EXERCISE OBJECTIVE — Rewrite the text of the records below, replacing "Kontakte" with "Kontakt" wherever it occurs and keeping everything else the same. Leave the pictures out of your answer.
Start of ENTRIES SUPPLIED
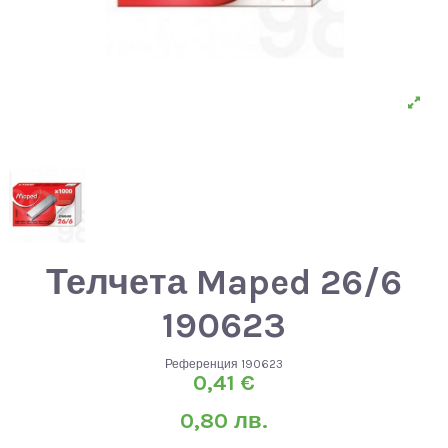
Телчета Maped 26/6
190623
Референция
190623
0,41 €
0,80 лв.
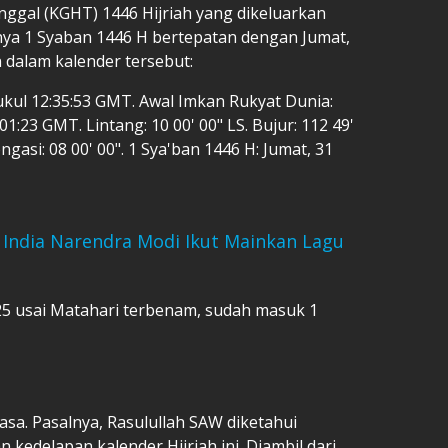
nggal (KGHT) 1446 Hijriah yang dikeluarkan
ya 1 Syaban 1446 H bertepatan dengan Jumat,
n dalam kalender tersebut:
pukul 12:35:53 GMT. Awal Imkan Rukyat Dunia:
1:23 GMT. Lintang: 10 00' 00" LS. Bujur: 112 49'
ongasi: 08 00' 00". 1 Sya'ban 1446 H: Jumat, 31
India Narendra Modi Ikut Mainkan Lagu
025 usai Matahari terbenam, sudah masuk 1
sa. Pasalnya, Rasulullah SAW diketahui
edelapan kalender Hijriah ini. Diambil dari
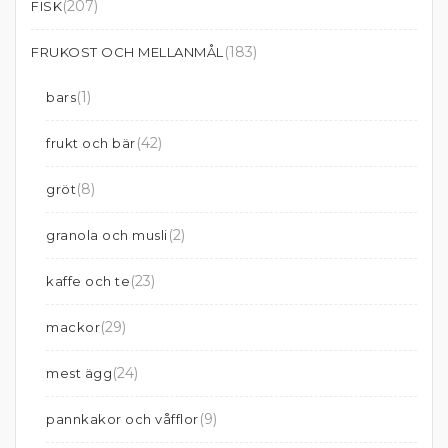
(207)
FISK
(183)
FRUKOST OCH MELLANMÅL
(1)
bars
(42)
frukt och bär
(8)
gröt
(2)
granola och musli
(23)
kaffe och te
(29)
mackor
(24)
mest ägg
(9)
pannkakor och våfflor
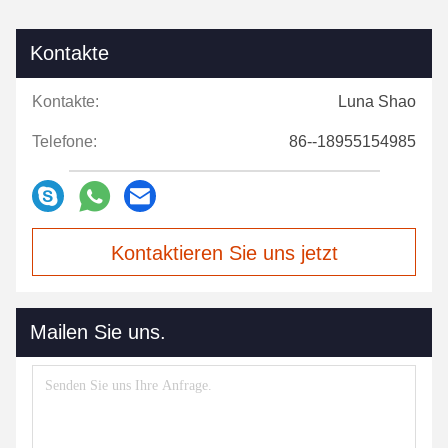
Kontakte
Kontakte:
Luna Shao
Telefone:
86--18955154985
Kontaktieren Sie uns jetzt
Mailen Sie uns.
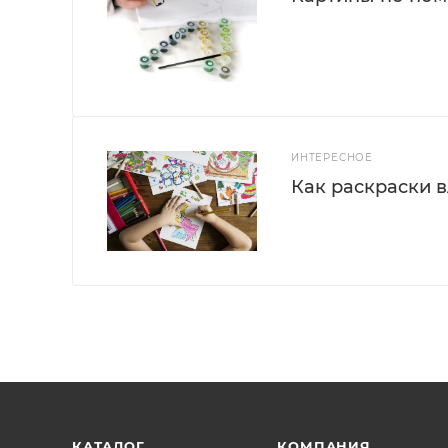
ИНТЕРЕСНОЕ
Как раскраски 
КАТАЛОГ
КОМПАНИЯ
End of ENTRIES SUPPLIED
SOLUTION —
Телчета Maped 26/6
190623
Референция
190623
0,41 €
0,80 лв.
nggal (KGHT) 1446 Hijriah yang dikeluarkan
ya 1 Syaban 1446 H bertepatan dengan Jumat,
n dalam kalender tersebut:
pukul 12:35:53 GMT. Awal Imkan Rukyat Dunia:
1:23 GMT. Lintang: 10 00' 00" LS. Bujur: 112 49'
ongasi: 08 00' 00". 1 Sya'ban 1446 H: Jumat, 31
India Narendra Modi Ikut Mainkan Lagu
025 usai Matahari terbenam, sudah masuk 1
sa. Pasalnya, Rasulullah SAW diketahui
edelapan kalender Hijriah ini. Diambil dari
(207)
FISK
(183)
FRUKOST OCH MELLANMÅL
(1)
bars
(42)
frukt och bär
(8)
gröt
(2)
granola och musli
(23)
kaffe och te
(29)
mackor
(24)
mest ägg
(9)
pannkakor och våfflor
Kontakt
Kontakt:
Luna Shao
Telefone:
86--18955154985
Kontaktieren Sie uns jetzt
Mailen Sie uns.
ИНТЕРЕСНОЕ
Как раскраски 
КАТАЛОГ
КОМПАНИЯ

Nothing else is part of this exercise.